● Objective
Output the lines of all the items below as a single numbered list, omitting any blank lines and leaving the pictures out.

[Start of The data]

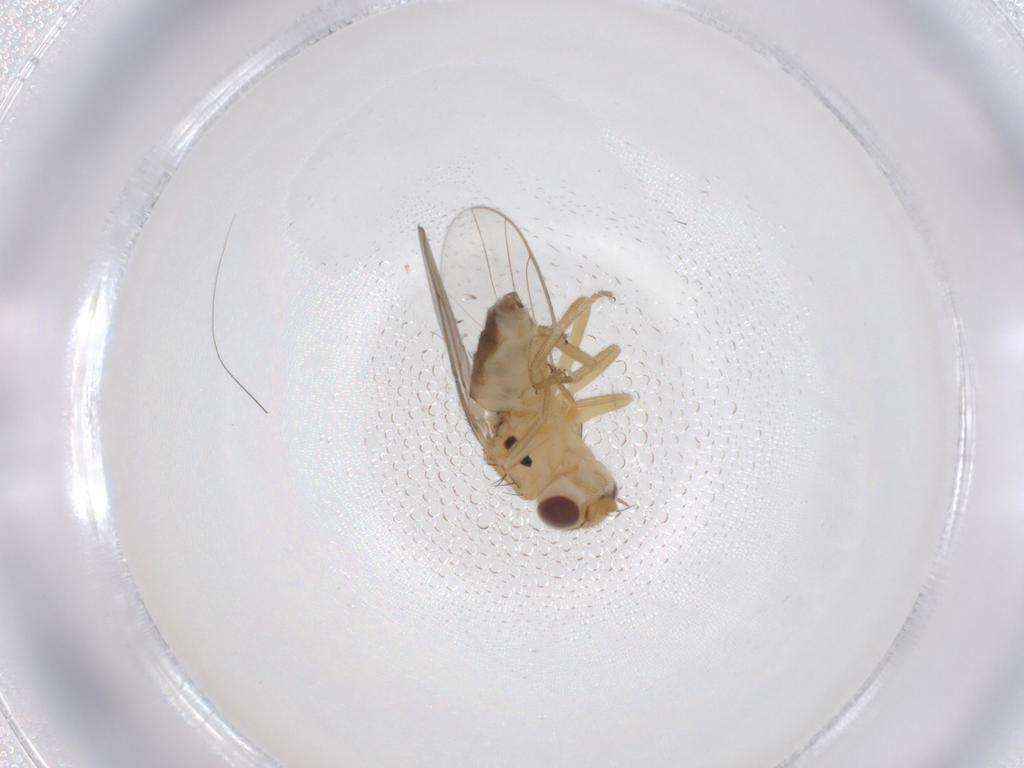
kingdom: Animalia
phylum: Arthropoda
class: Insecta
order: Diptera
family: Chloropidae
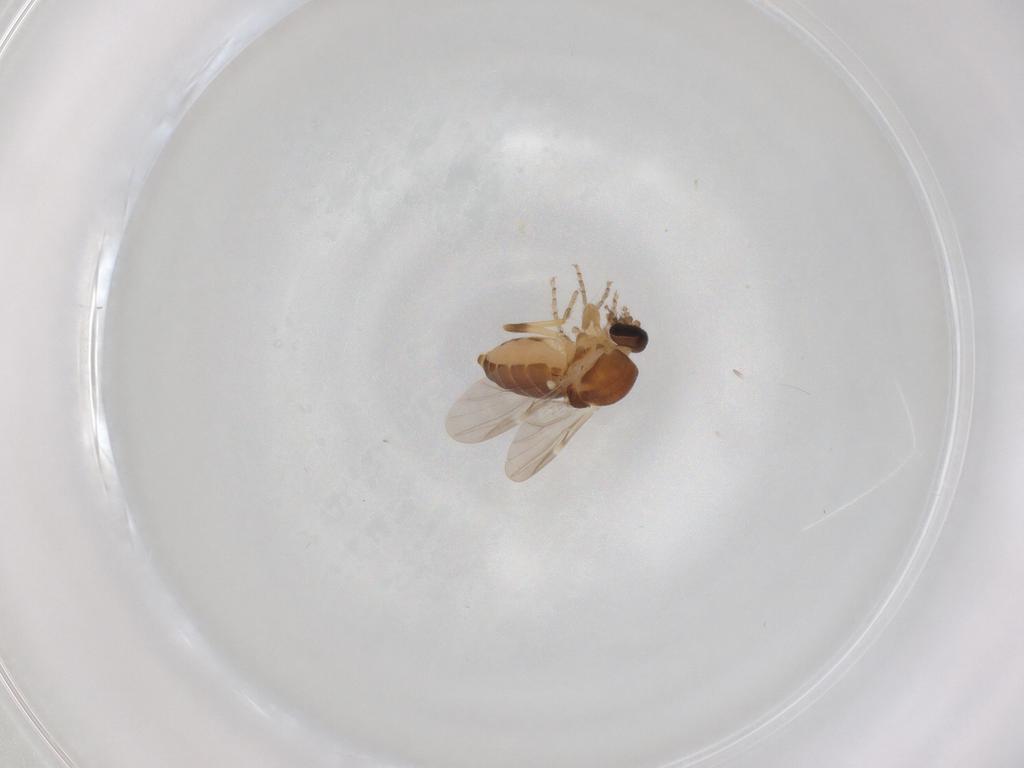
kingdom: Animalia
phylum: Arthropoda
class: Insecta
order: Diptera
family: Ceratopogonidae
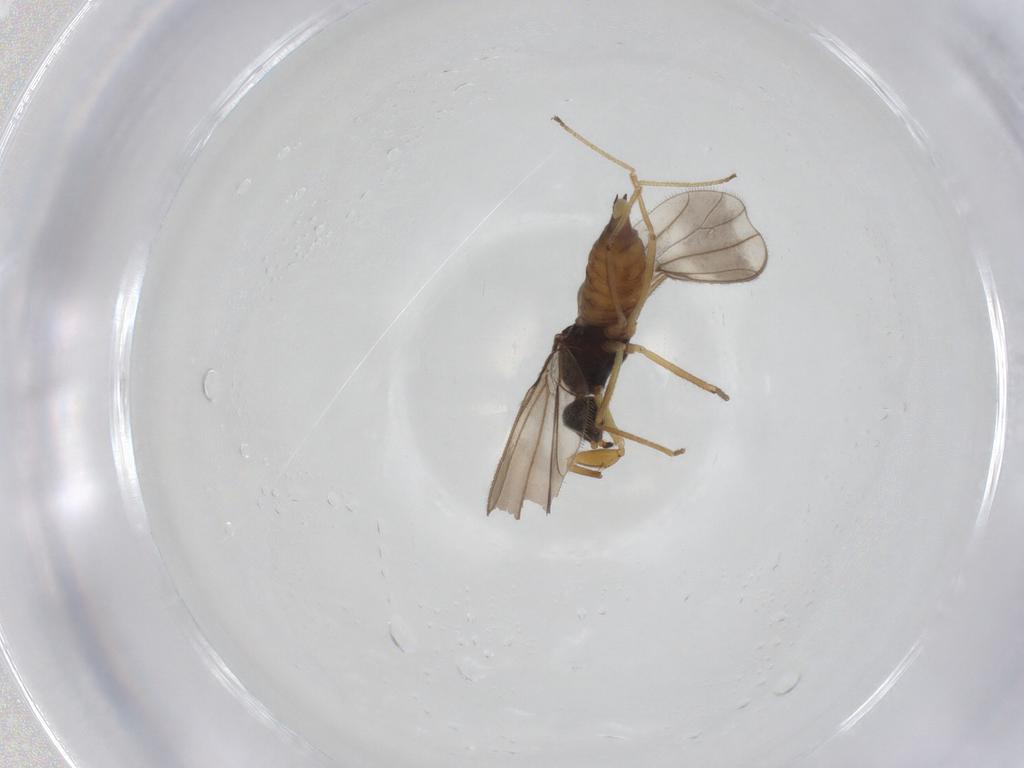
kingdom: Animalia
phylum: Arthropoda
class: Insecta
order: Diptera
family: Empididae
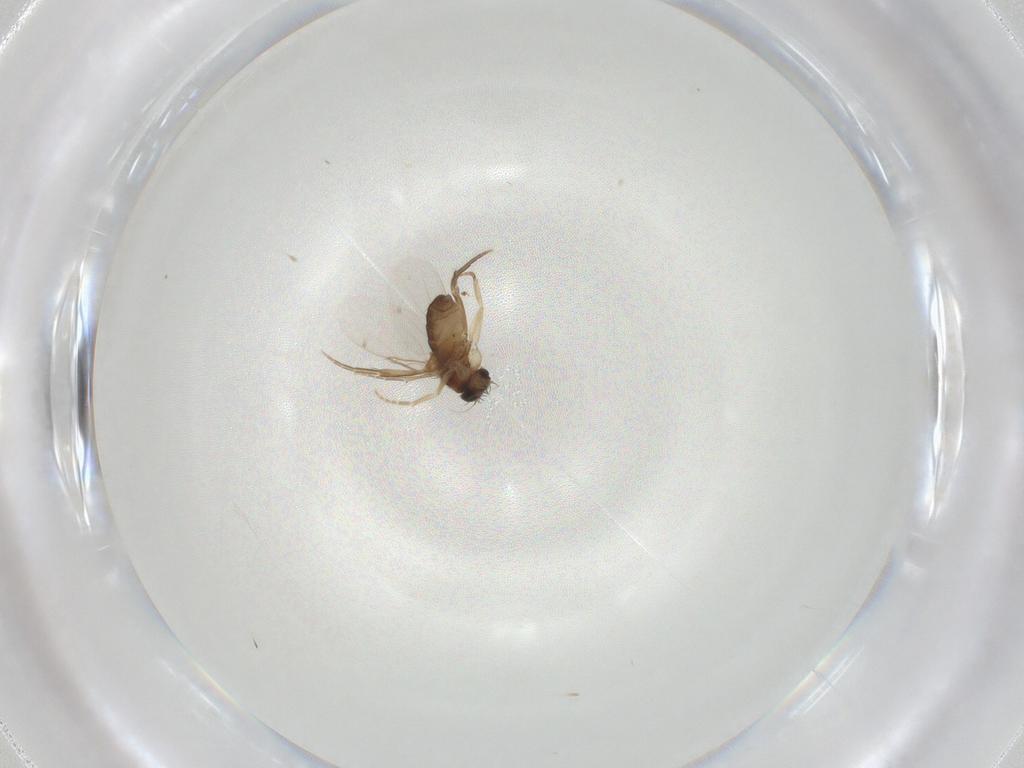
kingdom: Animalia
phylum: Arthropoda
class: Insecta
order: Diptera
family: Phoridae
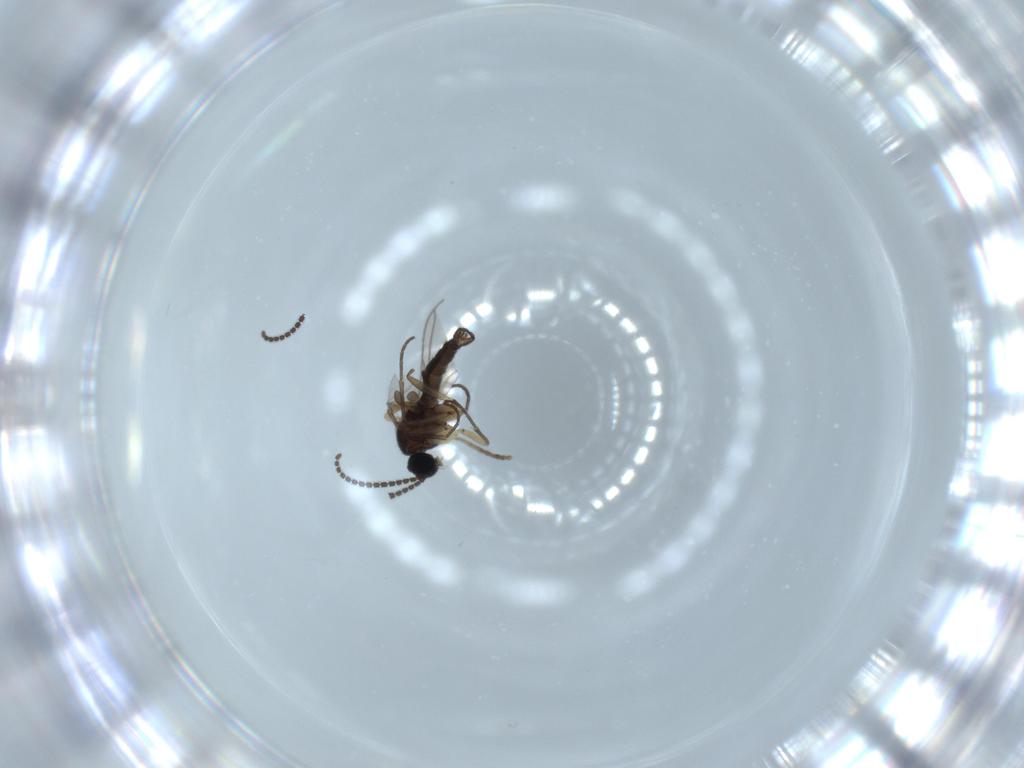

[End of The data]

● Task result
1. kingdom: Animalia
2. phylum: Arthropoda
3. class: Insecta
4. order: Diptera
5. family: Chloropidae
6. kingdom: Animalia
7. phylum: Arthropoda
8. class: Insecta
9. order: Diptera
10. family: Ceratopogonidae
11. kingdom: Animalia
12. phylum: Arthropoda
13. class: Insecta
14. order: Diptera
15. family: Empididae
16. kingdom: Animalia
17. phylum: Arthropoda
18. class: Insecta
19. order: Diptera
20. family: Phoridae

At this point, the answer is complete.